Attraversando generi cinematografici e stili registici in un felliniano assemblaggio di idee visionarie, il protagonista si trova ad incarnarsi di volta in volta in una vecchia mendicante, in un attore di scene per il 3D con sensori digitali attaccati al corpo mentre danza/lotta con una contorsionista (così subito chiudiamo il cerchio, il viaggio percorre gli inizi ed arriva ad oggi, dal muto a Cameron), in un padre che sta morendo assistito dalla nipote, in un killer che uccide e viene ucciso, in un coprotagonista di commedia musicale dove Kylie Minogue è la controparte canterina (è questa un’importante scena su cui torneremo), un padre probabilmente separato che ha un difficile rapporto con la figlia…
Capitolo a parte merita però l’interpretazione di un irresistibile quanto irrefrenabile personaggio fatto di puro istinto animalesco che senza mai fermarsi divora qualsiasi cosa gli arriva a portata di bocca (dai fiori alle…dita umane) e rapisce una modella (Eva Mendes che carica sulle proprie, magnifiche, spalle il carico di un secolo abbondante di fascino femminile) portandola nelle fogne: fantasma dell’opera o gobbo di Notre Dame? Il personaggio è lo stesso che già Carax aveva proposto nell’episodio, delirante, del film collettivo “Tokyo!” intitolato Mr. Merde!
Un caleidoscopio di invenzioni e reinvenzioni, di amore per il cinema e di visionarietà anarchica ma allo stesso tempo rispettoso dell’immaginifico cinematografico e non solo (circense, pittorico, teatrale…).
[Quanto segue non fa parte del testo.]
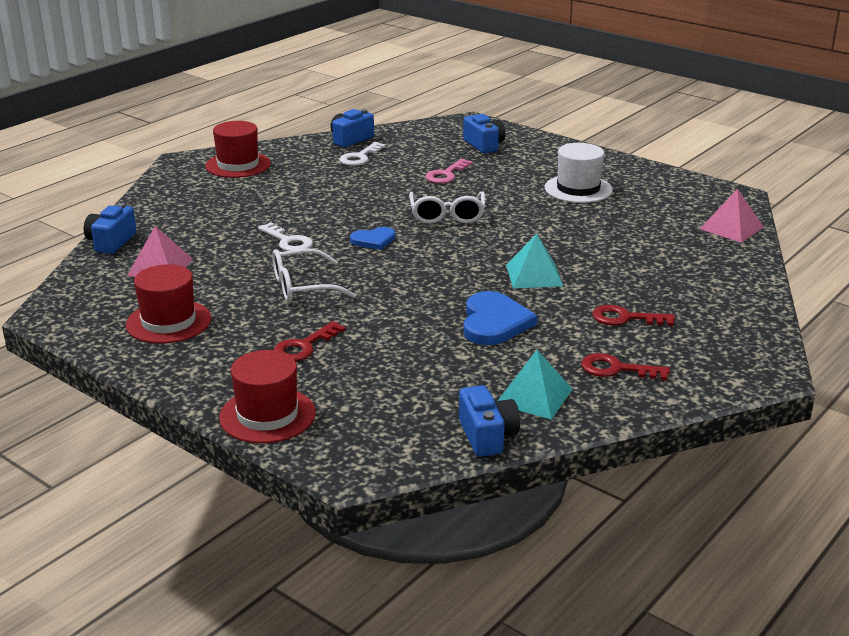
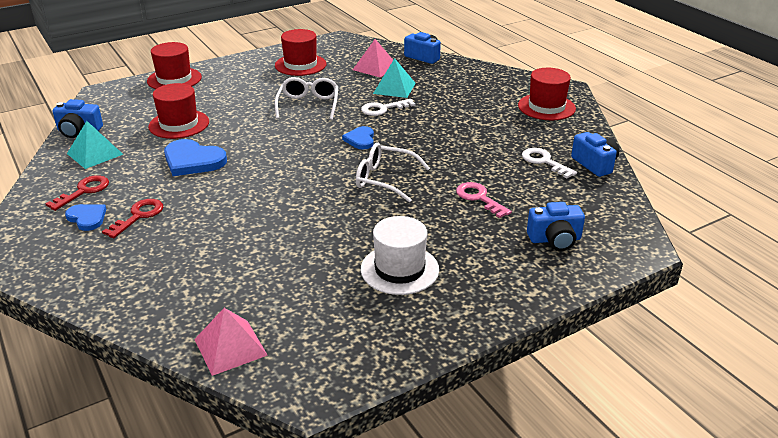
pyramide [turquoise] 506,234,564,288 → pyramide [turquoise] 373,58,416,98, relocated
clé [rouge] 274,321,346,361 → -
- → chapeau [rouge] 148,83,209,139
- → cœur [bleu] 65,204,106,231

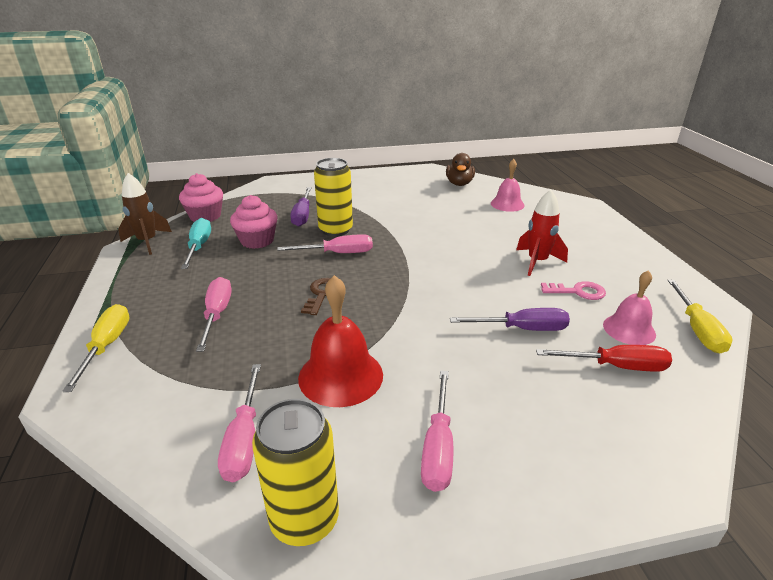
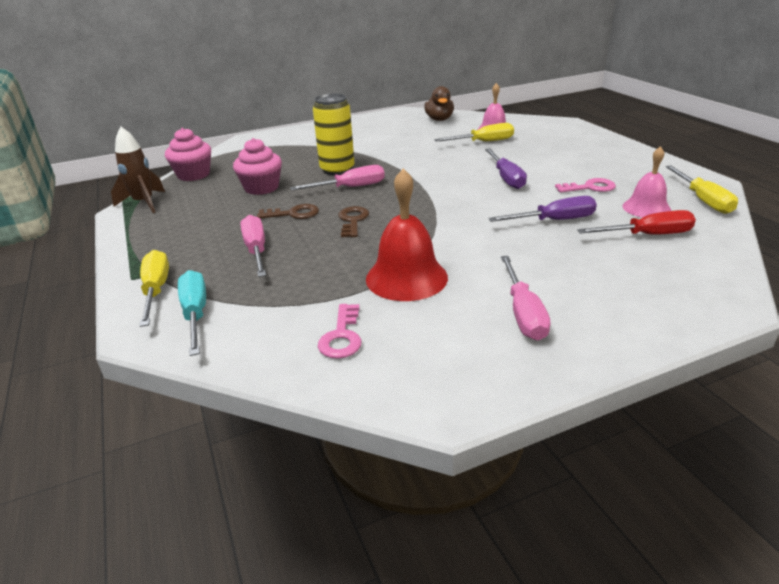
tournevis [violet] 290,187,312,227 → tournevis [violet] 485,149,527,189, relocated
fusée [rouge] 516,190,568,276 → -
tournevis [turquoise] 181,218,211,269 → tournevis [turquoise] 178,270,206,356, relocated
tournevis [rose] 218,364,261,482 → clé [rose] 318,304,361,359
canette [jaune] 252,399,339,546 → -
- → tournevis [jaune] 434,123,514,142
- → clé [marron] 257,204,319,219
Resteranno indimenticabili le sequenze del “balletto” in tute di latex e sensori degli attori “virtuali” e la scena di Mr. Merde mentre riposa nel grembo della Mendes in un inquadratura dal sapore rinascimentale con Lavant nudo in…erezione esibita.
Quando incontra la Minogue, Oscar è in quel momento se stesso che incrocia il suo passato, l’amore perduto della sua vita. La Minogue infatti è nel film una sua ex che fa lo stesso lavoro di Oscar, ovvero sta interpretando una suicida. La scena è importante perché ci fa capire come lo smisurato amore per il cinema, come la spettacolarizzazione dell’esistenza seppure abbia un fascino in grado di farci vivere varie esistenze migliori della nostra, darci emozioni altrimenti difficilmente replicabili, rischia anche di farci perdere il senso della vita vera, di non farci capire quello che veramente vale in ciò che ci circonda.
Noi umani siamo in grado di produrre cose eccezionali in campo artistico e tecnologico ma poi lasciamo che siano le macchine, i nostri prodotti, a sopravanzare le nostre esistenze (emblematico lo scherzaccio finale in cui tutte le limousine parcheggiate in garage commentano deluse l’umanità).
Holy Motors è stato presentato sia al Torino Film Festival 2012 che al NIFF 2012 e a giorni uscirà sugli schermi italiani.
Product placement: BMW, CANON e ADIDAS tra le marche più famose presenti, insolita la citazione di armi CARACAL e buona visibilità per i grandi magazzini LA SAMARITAINE.